Paru dans la revue Revue française de sociologie, n° 65-3, juillet-septembre 2024, pp. 297-332.

Mots clés : Accompagnement de la personne et identité, Sélection, Enseignement supérieur, Expression orale, Genre, Fille, Discrimination sexuelle, Niveau scolaire, Jury, Notation

Les épreuves orales non anonymisées exposent-elles à des biais sexistes dans l’évaluation des candidat·es ? À travers l’exemple de l’oral d’admission à Sciences Po Paris, nous explorons plusieurs hypothèses pour expliquer la moindre réussite constante des filles à cette épreuve, qui contraste avec leur meilleure réussite aux écrits d’admissibilité.
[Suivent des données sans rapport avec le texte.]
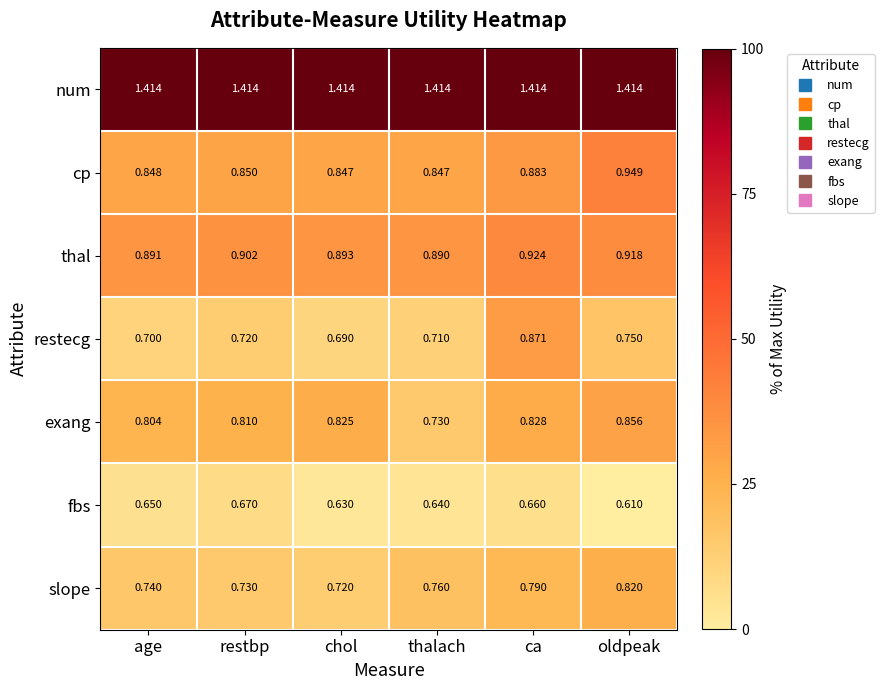

Which series changed the most between chol and ca?

restecg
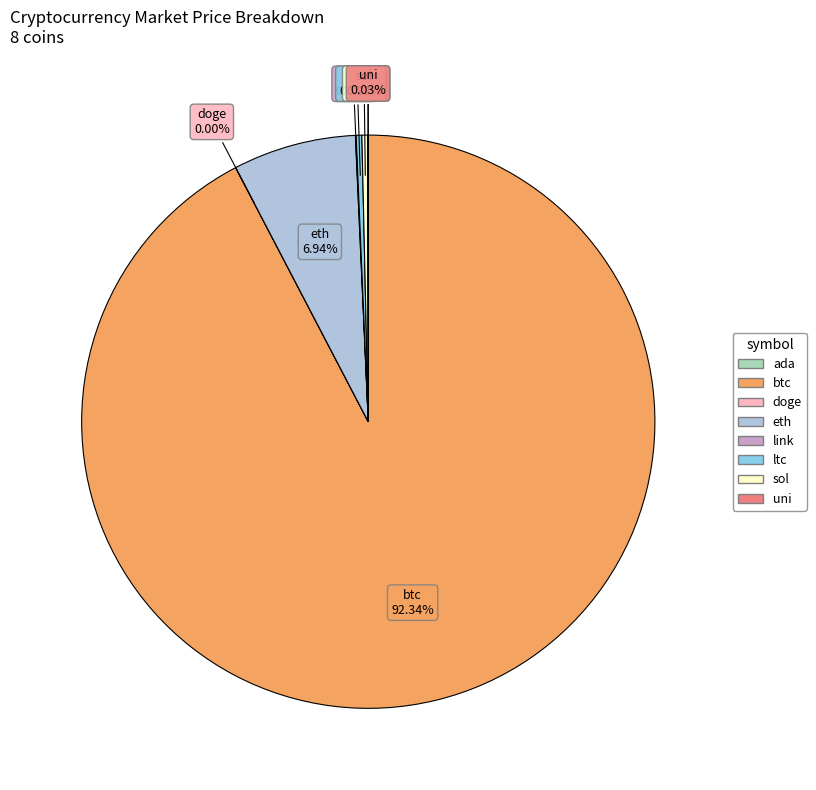

Is there any slice that represents more than half of the pie?

Yes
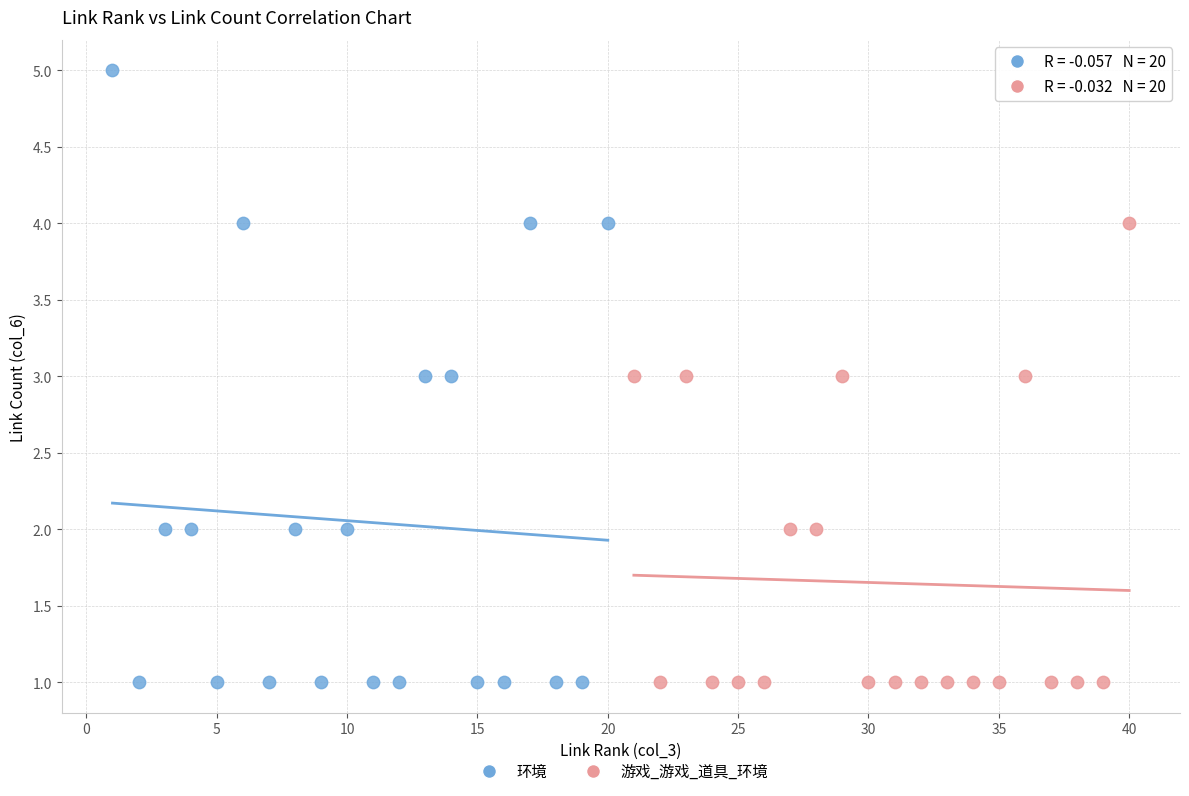

Which series reaches the maximum Y coordinate?

环境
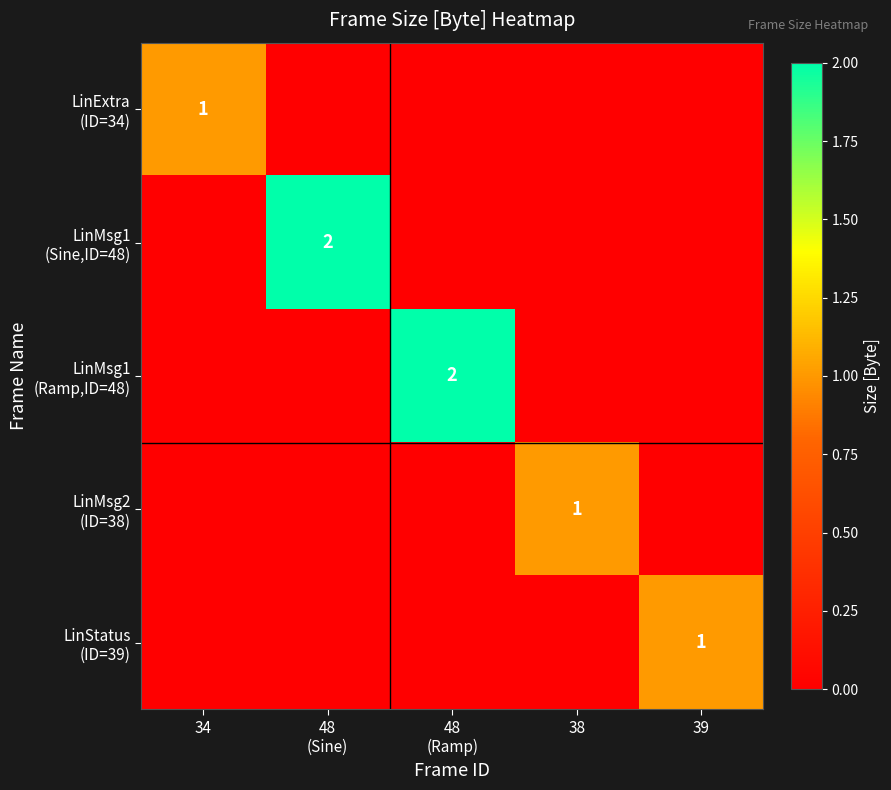

How many data points does each series have?

5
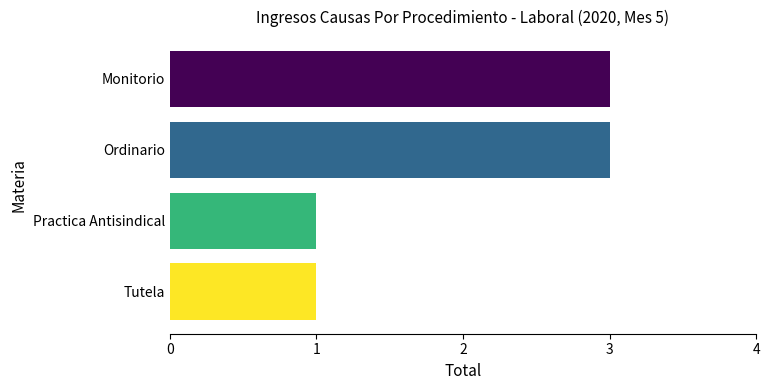

Reading bottom to top, what are all the values shown in this chart?

Tutela=1	Practica Antisindical=1	Ordinario=3	Monitorio=3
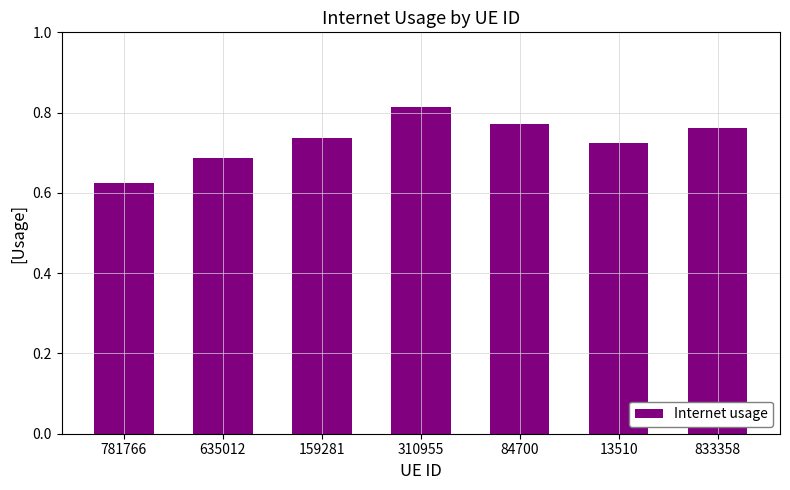

Between 310955 and 833358, which is larger?

310955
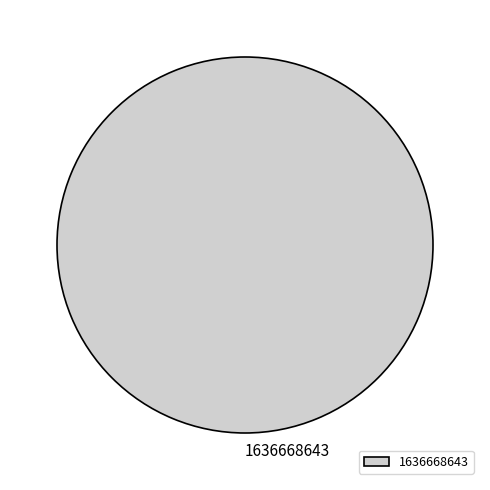

What is the majority slice?

1636668643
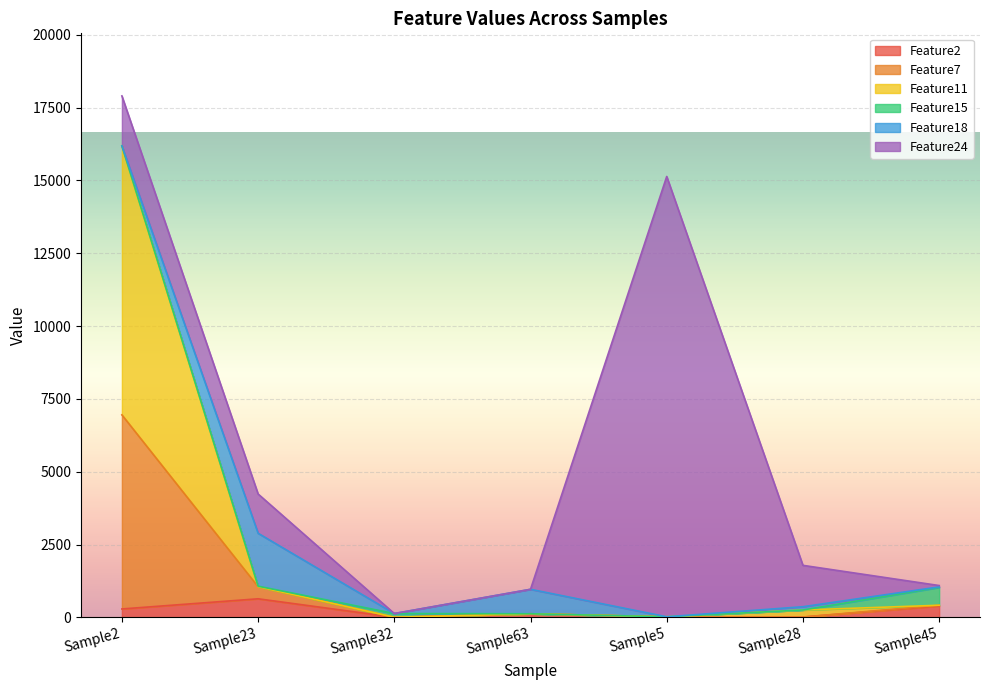

What are all the series names shown in the legend?

Feature2, Feature7, Feature11, Feature15, Feature18, Feature24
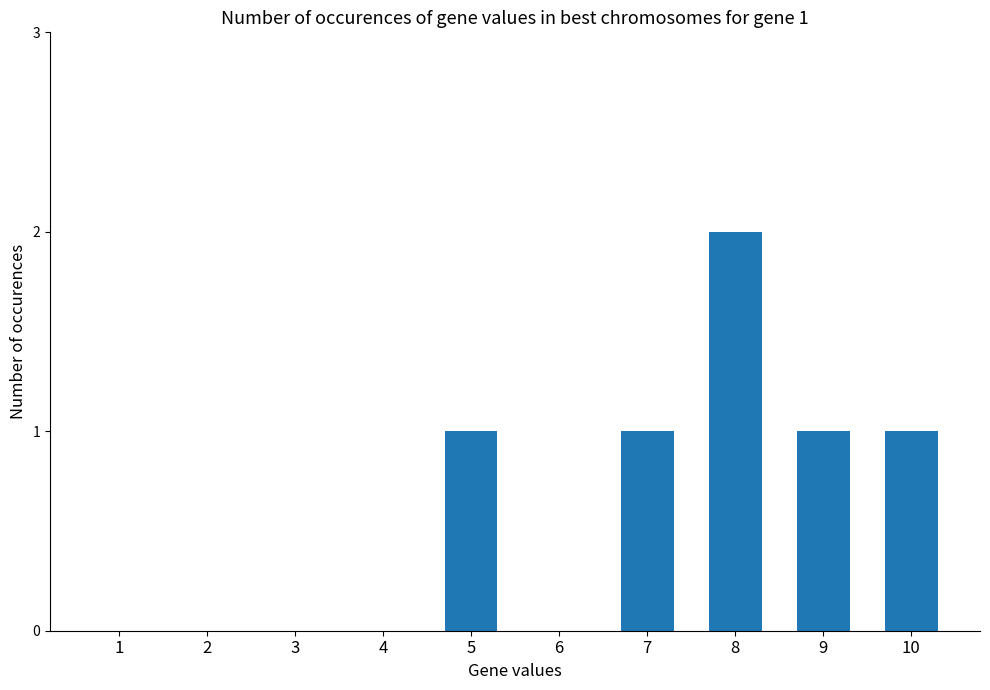

What is the difference between the values at 3 and 10?

1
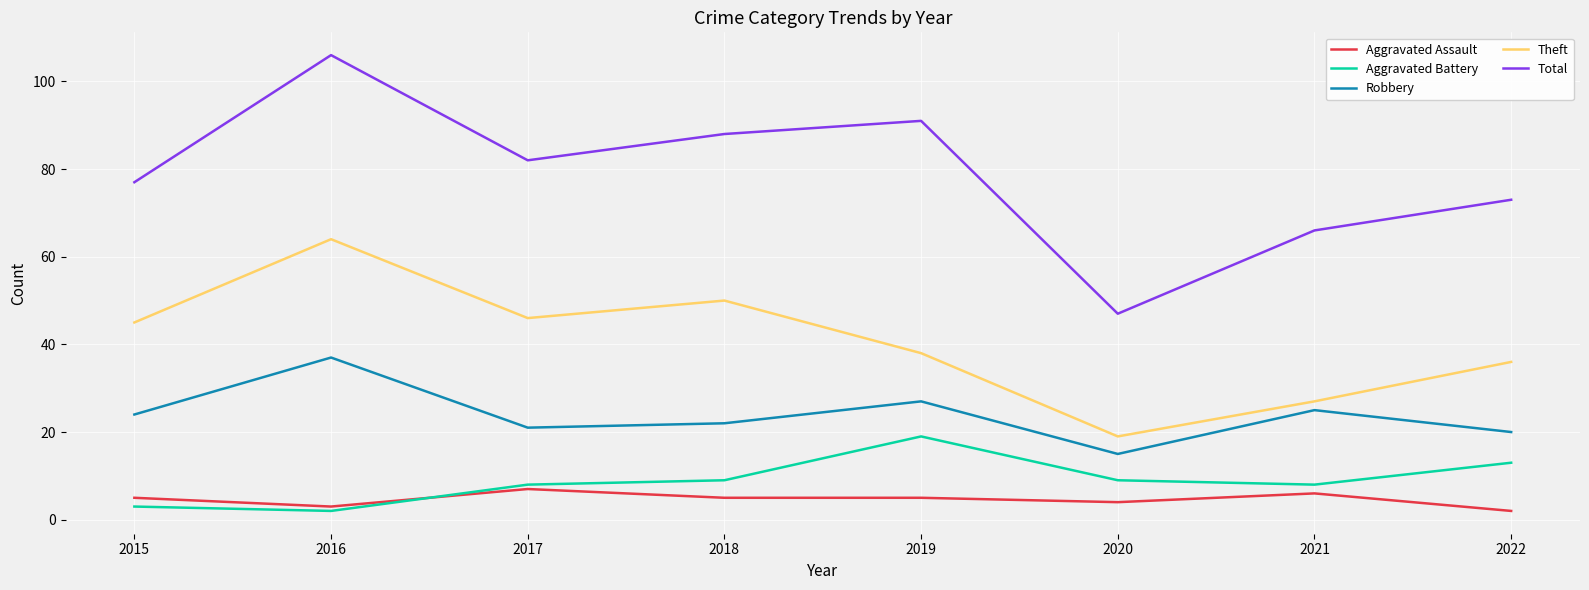

Read the Total value at 2022, to the nearest 10.

70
D’une part, nous montrons que les garçons obtiennent une meilleure note lorsqu’ils sont les seuls de leur sexe au sein du pool de candidat·es évalué par un même jury, ou évalués par un jury exclusivement masculin. D’autre part, nous montrons qu’il existe une discrimination directe – une note différente pour une évaluation équivalente – mais qui n’explique que très marginalement les écarts de notation. Ceux-ci relèvent alors principalement des compétences valorisées dans le cadre de l’épreuve (aisance orale, confiance en soi, capacité de présentation), inégalement distribuées selon le genre.